In 1883, Jonas Basanavičius published a list of manuscripts and main accomplishments by Ivinskis in Aušra. He also encouraged others to write their memoirs about Ivinskis. A monograph about Ivinskis was published in 1988. His selected works and bibliographic index were published in 1995.

In 1938, there were plans of constructing a monument to Ivinskis in Rietavas, but it was not accomplished due to lack of funds. A monument by sculptor Petras Aleksandravičius was unveiled in Kuršėnai in 1961. The central square in Kuršėnai was named after Ivinskis. Inspired by Ivinskis, Sigita Lukienė started collecting calendars in 1980. This collection was turned into the Calendar Museum which opened in 1996 in Kuršėnai. The museum has a section dedicated to Ivinskis as well as to winners of the annual Laurynas Ivinskis Prize established in 1990 and awarded by the Šiauliai District Municipality for the best calendar of the year.

In 2010, for Ivinskis' 200th birth anniversary, memorial plaques to Ivinskis were installed at the church of Šilalė, the location of the former school in Kolainiai, Rietavas Manor, and the Samogitian Diocese Museum. The anniversary was commemorated with several events, including an academic conference and several exhibitions.

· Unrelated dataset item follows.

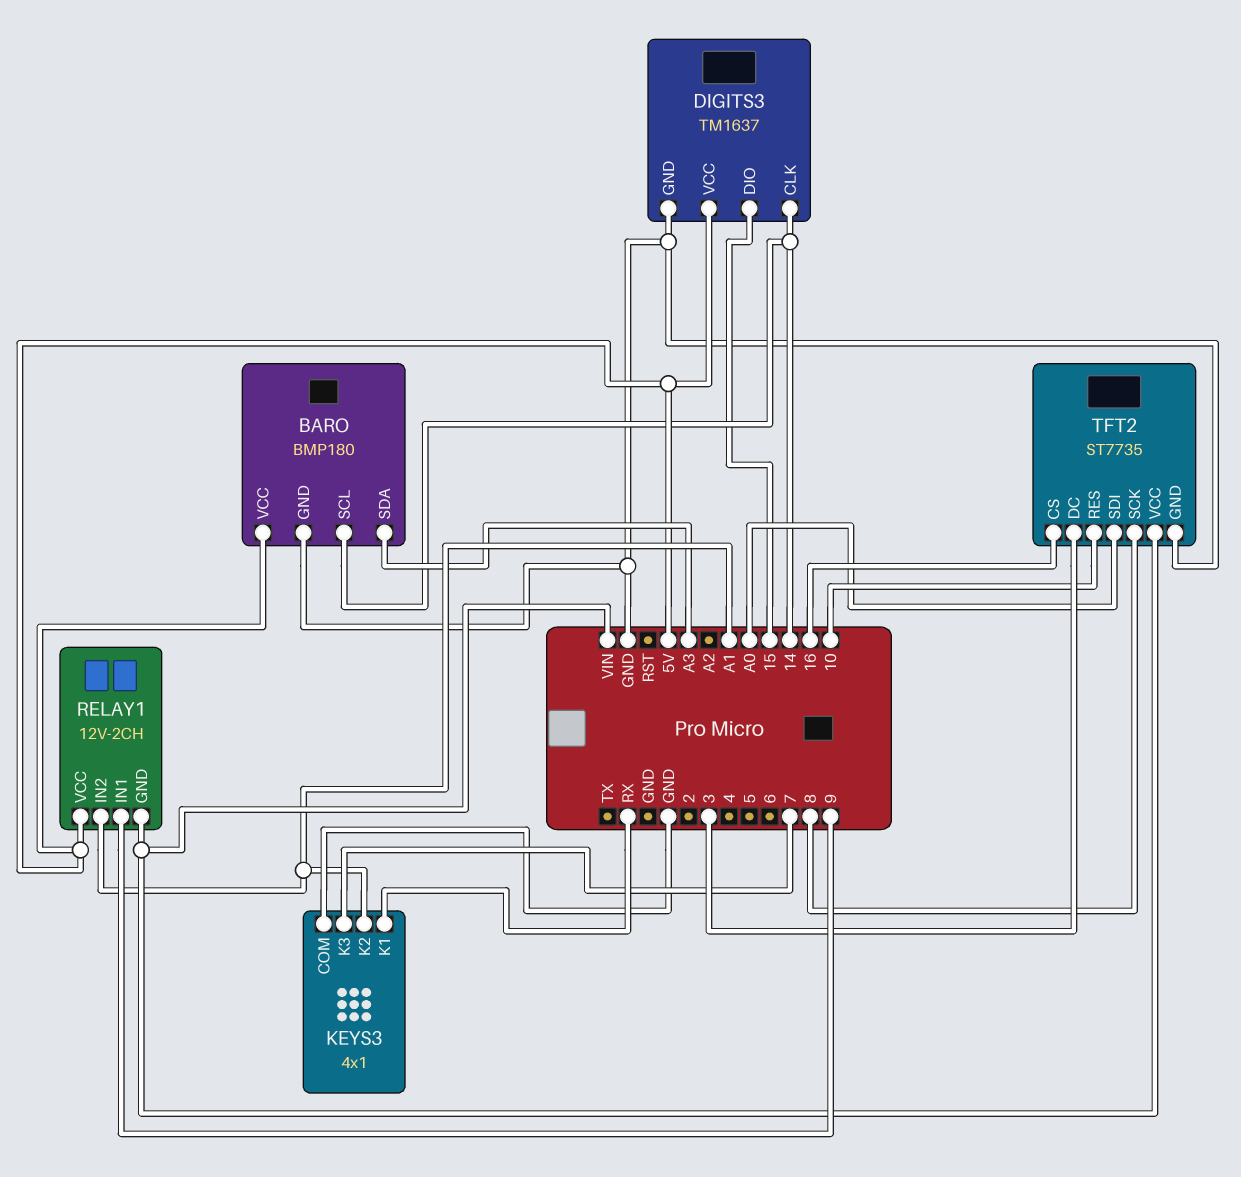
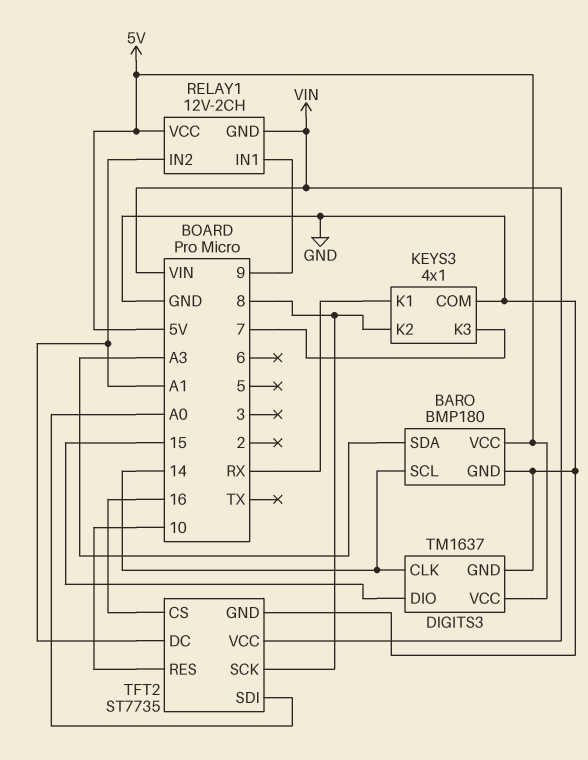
KEYS3 pin K2: A1 -> 8
TFT2 pin DC: 3 -> A1

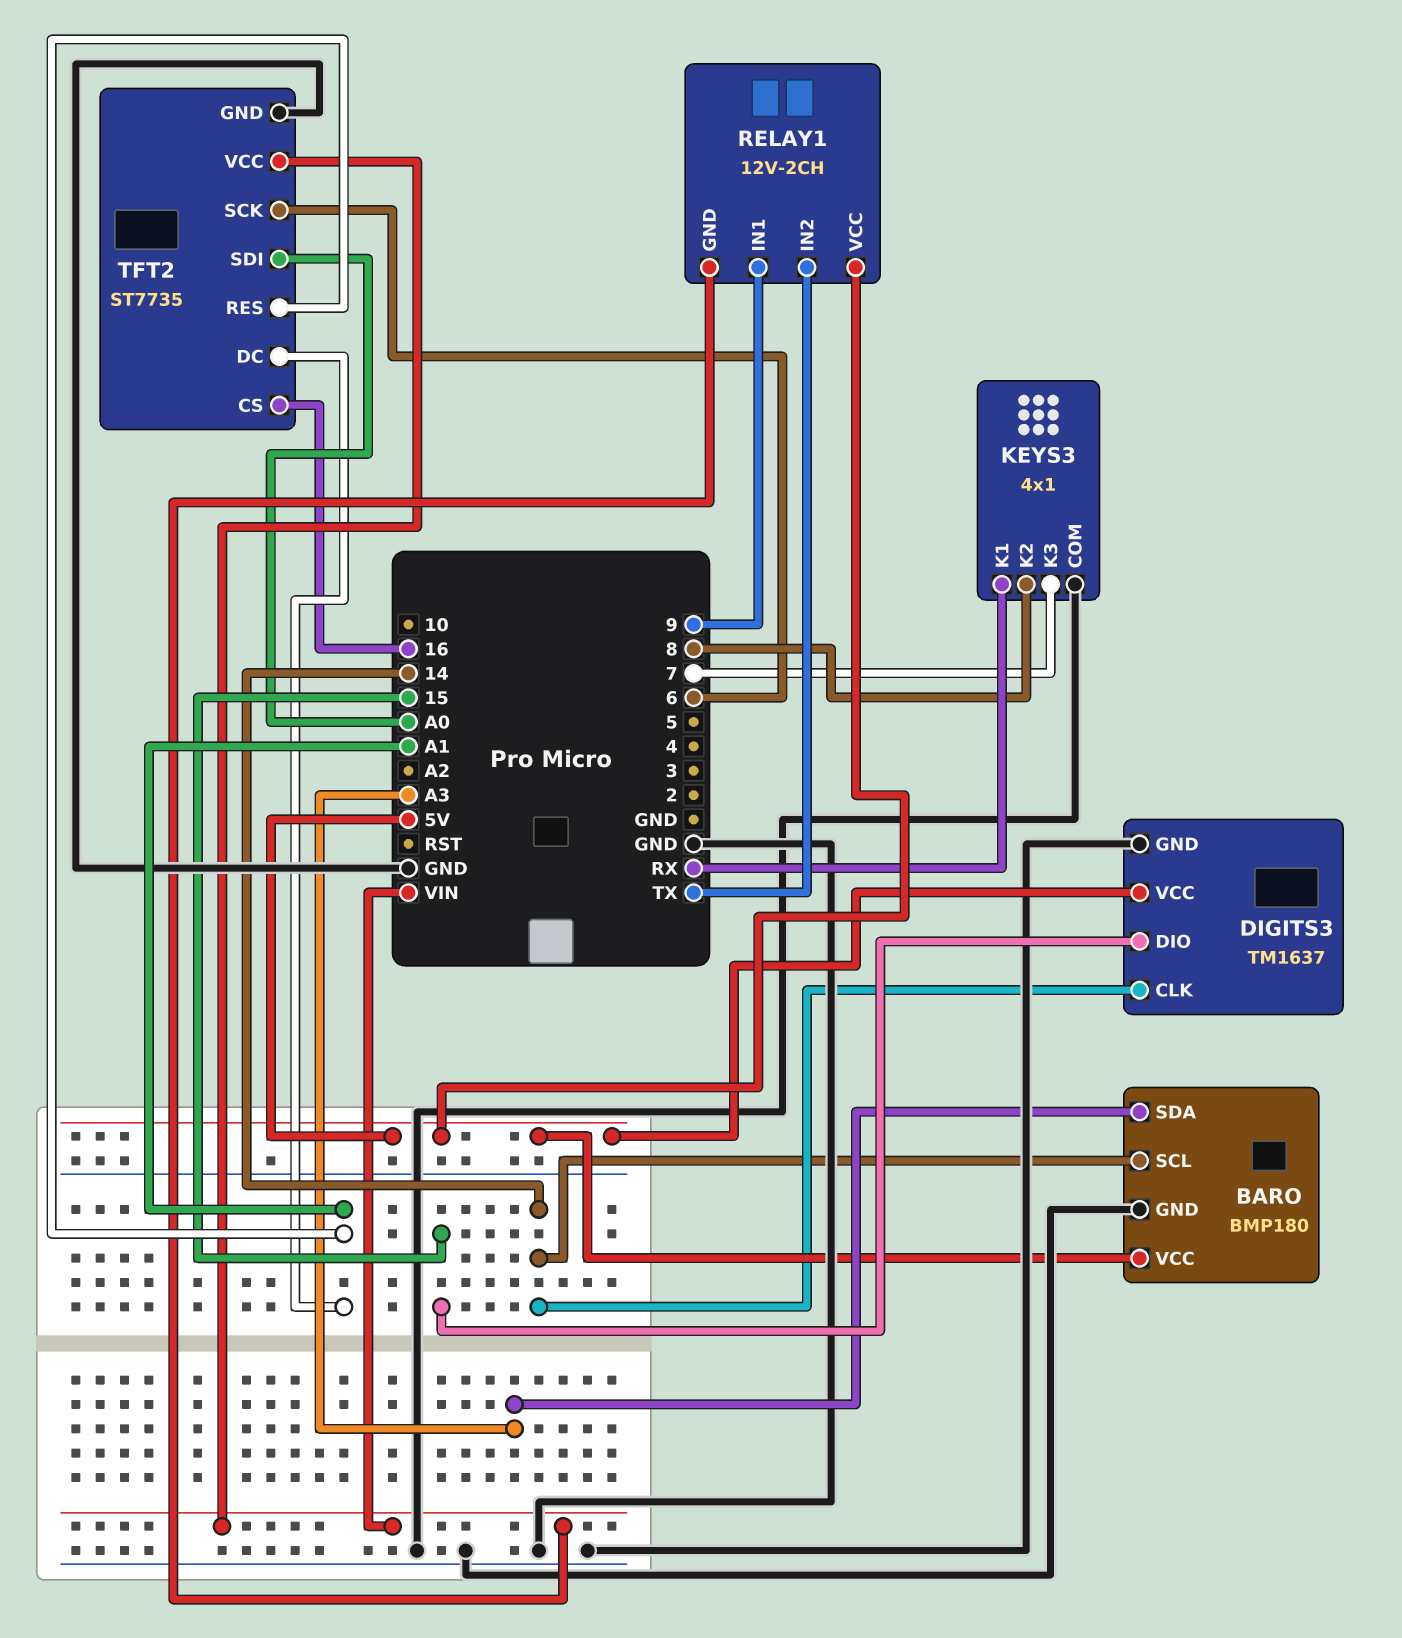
RELAY1 pin IN2: A1 -> TX
TFT2 pin RES: 10 -> A1
TFT2 pin SCK: 8 -> 6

In 1924, a street in Aukštieji Šančiai (Kaunas) was named after Ivinskis. Since then, other streets were named after him in Vilnius, Kuršėnai, Kulautuva, Rietavas. A gymnasium in Rietavas was named after Ivinskis in 1920s (it was renamed during the Soviet period, but the Ivinskis name was restored in 1988). Gymnasium in Kuršėnai was named after Ivinskis in 1996.